NEW YORK — Websites showing moves almost as they occur at the World Chess Championship can continue to do so over the objections of the tournament organizers, a judge ruled Thursday, a day before the tournament is to begin.
U.S. District Judge Victor Marrero said he was not persuaded that organizers of the $1 million, 12-game tournament had a legal right to block the websites from disclosing the moves until after each game, which can last several hours. The websites maintain that they learn of the moves through social media or elsewhere before discussing them on their websites.
Current champion Magnus Carlsen, of Norway, and Sergey Karjakin, of Russia, are competing in the tournament that begins Friday in lower Manhattan.
World Chess US Inc. and World Chess Events Ltd. sued the websites on Monday, saying they will take advantage of a $15 live feed of the tournament to relay word of each move over the internet. The lawsuit had also sought $4.5 million in damages.
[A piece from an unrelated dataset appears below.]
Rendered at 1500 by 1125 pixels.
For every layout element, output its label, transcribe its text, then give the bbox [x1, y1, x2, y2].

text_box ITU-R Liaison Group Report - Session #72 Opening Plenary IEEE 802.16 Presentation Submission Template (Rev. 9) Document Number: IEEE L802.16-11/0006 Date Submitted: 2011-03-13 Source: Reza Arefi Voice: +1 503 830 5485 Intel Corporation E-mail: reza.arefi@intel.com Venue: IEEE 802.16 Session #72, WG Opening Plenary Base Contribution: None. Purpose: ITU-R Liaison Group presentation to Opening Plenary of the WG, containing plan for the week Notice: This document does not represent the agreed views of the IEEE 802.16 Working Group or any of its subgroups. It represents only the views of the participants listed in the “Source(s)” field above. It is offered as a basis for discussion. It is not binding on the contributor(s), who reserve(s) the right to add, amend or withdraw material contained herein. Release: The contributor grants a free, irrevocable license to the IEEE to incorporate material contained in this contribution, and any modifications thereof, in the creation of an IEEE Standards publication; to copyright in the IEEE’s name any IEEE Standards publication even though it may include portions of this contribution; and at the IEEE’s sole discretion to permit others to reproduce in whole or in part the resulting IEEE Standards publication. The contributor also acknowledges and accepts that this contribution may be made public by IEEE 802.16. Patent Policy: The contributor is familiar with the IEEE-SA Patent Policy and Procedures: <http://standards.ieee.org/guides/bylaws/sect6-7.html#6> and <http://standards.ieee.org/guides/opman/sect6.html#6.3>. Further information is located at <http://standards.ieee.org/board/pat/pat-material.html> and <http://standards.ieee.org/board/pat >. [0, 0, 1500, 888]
The defendants were Chessgames Services LLC, E-Learning Ltd. and Logical Thinking Ltd.
World Chess CEO Ilya Merenzon said outside court that the legal action was a result of growing pains the sports is going through as it tries to make money.
“We’re kind of taken hostage at this point,” he said. “We can’t protect the integrity of the business model.”
Prior to Marrero’s ruling from the bench, World Chess attorney Robert LoBue told the judge that he believed the websites were stealing word of the moves from the tournament’s live feed.
He called chess a “cerebral sport.”
“It’s not an athletic sport,” LoBue added. “The moves are the very essence of the event.”
He said it wasn’t fair that some websites can steal what his client spends millions of dollars to develop.
In court papers, Colin McGourty defended himself as the editor in chief of Chess24.com, which is run by E-Learning Ltd. and Logical Thinking Ltd.
He said the Gibraltar-based company’s website, launched publicly in 2014, attracts hundreds of thousands of visitors each month. He said it shows chess moves on a computer-generated “virtual” chess board based on what it learns from publicly available sources. He noted, for instance, that the championship will be broadcast on Norwegian television. And each move will be discussed extensively on social media, he said.